Atividade econômica significa risco. Isso é elementar e proporcional ao lucro. Só empreende quem acredita que a probabilidade de lucro de seu negócio é maior que o risco a ele inerente. Portanto, a insolvência de uma empresa não significa necessariamente que os sócios ou gestores cometeram algum ilícito ou fraude. Faz parte do jogo. Na maioria das vezes, eles simplesmente não conseguiram concretizar os lucros planejados, tiveram que consolidar prejuízos e, assim, ficaram sem condições de pagar seus credores. Com as pequenas e médias empresas isso é comum. Qualquer “gripezinha” e a ausência de “gordura” leva à “quebra”.
Nesses casos, a legislação nacional, as ações da Fazenda Pública e o entendimento radical de muitos Tribunais fazem com que a insolvência dessas empresas signifique a pena perpétua de seus sócios, gestores ou não da empresa deficitária. Essas pessoas, provavelmente, ficarão impedidas pelo resto de suas vidas de empreenderem novamente. Quer pelas restrições cadastrais que terão (Serasa, Cadin, ausência de CNJT, de CND, etc.), ou pelo fato de que qualquer valor que poderia servir para investimento inicial numa nova empresa será fatalmente bloqueado/penhorado pelos credores da empresa insolvente da qual foram sócios. Infelizmente, na prática, não existe separação entre CNPJ e CPF de seus sócios.
Isso leva à conclusão de que, sem a possibilidade de reativar economicamente essas empresas-zumbis e mantendo os seus sócios ou ex-sócios “impedidos” de empreender novamente, os credores jamais serão pagos, inclusive, os fiscais e trabalhistas. Quem ganha com essa situação? NINGUÉM!!!
Diante desse quadro, é necessário que o Poder Legislativo, de forma criativa e focada nesse “nicho”, apresente propostas normativas, a fim de ajudar essas empresas-zumbis e, consequentemente, seus sócios, a retomarem suas atividades. Por óbvio que tais proposta devem condicionar esse “benefício” a um alinhamento que priorize, acima da distribuição de lucros, o pagamento de seus credores.
Uma ideia seria um projeto específico que condensasse e adaptasse parte das ideias da Lei n. 13.155/2015 (PROFUT), especialmente no que tange ao parcelamento de débitos fiscais e suas condições, além do Ato Trabalhista.
Para as dívidas fiscais, por exemplo, o pagamento poderia ser realizado por um acréscimo (adicional) no imposto de renda das empresas ou parcela pré-definida, o que fosse maior. OU ainda, no caso de novas contratações pela empresa, estando o trabalhador recebendo seguro-desemprego, o abatimento nos débitos daquela pessoa jurídica com o fisco no valor das parcelas restantes que o desempregado teria direito.

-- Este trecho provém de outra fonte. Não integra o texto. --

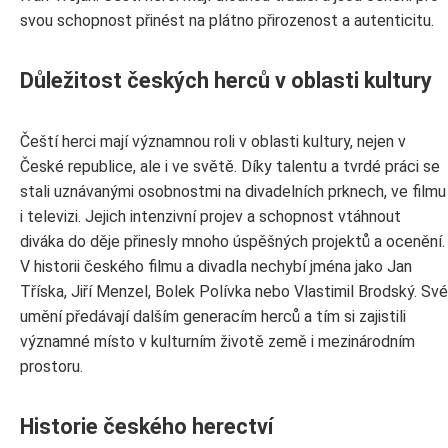
svou schopnost přinést na plátno přirozenost a autenticitu.
Důležitost českých herců v oblasti kultury
Čeští herci mají významnou roli v oblasti kultury, nejen v
České republice, ale i ve světě. Díky talentu a tvrdé práci se
stali uznávanými osobnostmi na divadelních prknech, ve filmu
i televizi. Jejich intenzivní projev a schopnost vtáhnout
diváka do děje přinesly mnoho úspěšných projektů a ocenění.
V historii českého filmu a divadla nechybí jména jako Jan
Tříska, Jiří Menzel, Bolek Polívka nebo Vlastimil Brodský. Své
umění předávají dalším generacím herců a tím si zajistili
významné místo v kulturním životě země i mezinárodním
prostoru.
Historie českého herectví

Para os débitos trabalhistas, um percentual sobre o faturamento, que garantisse aos trabalhadores credores certeza de recebimento, sem asfixiar a empresa com bloqueios e penhoras surpresa. Além disso, a parcela das execuções trabalhistas que tratassem de débitos de contribuições previdenciárias e terceiros, poderiam ser compensadas com novas contratações com CTPS assinada. A consolidação das cessões dos créditos trabalhistas a terceiros também aliviaria a situação de credores trabalhistas.
No que diz respeito à ausência de certidões de regularidade fiscal ou outros débitos, deveria se possibilitar a sua dispensa, especialmente para a contratação com o Poder Público, mediante a autorização da empresa de que percentual daquele contrato fosse direcionado para o pagamento de débitos fiscais.
Irineu Evangelista de Sousa, Barão e depois Visconde de Mauá, quando “quebrou” disse em sua exposição aos credores que “Desgraçadamente entre nós entende-se que os empresários devem perder, para que o negócio seja bom para o Estado, quando é justamente o contrário que melhor consulta os interesses do país”. Mas a verdade é que não há empreendedorismo saudável sem uma boa legislação que permita ao empresário em crise uma segunda chance para recuperar seu negócio e voltar a gerar emprego, renda e tributo, dando ao mesmo tempo previsibilidade e proteção aos direitos dos credores.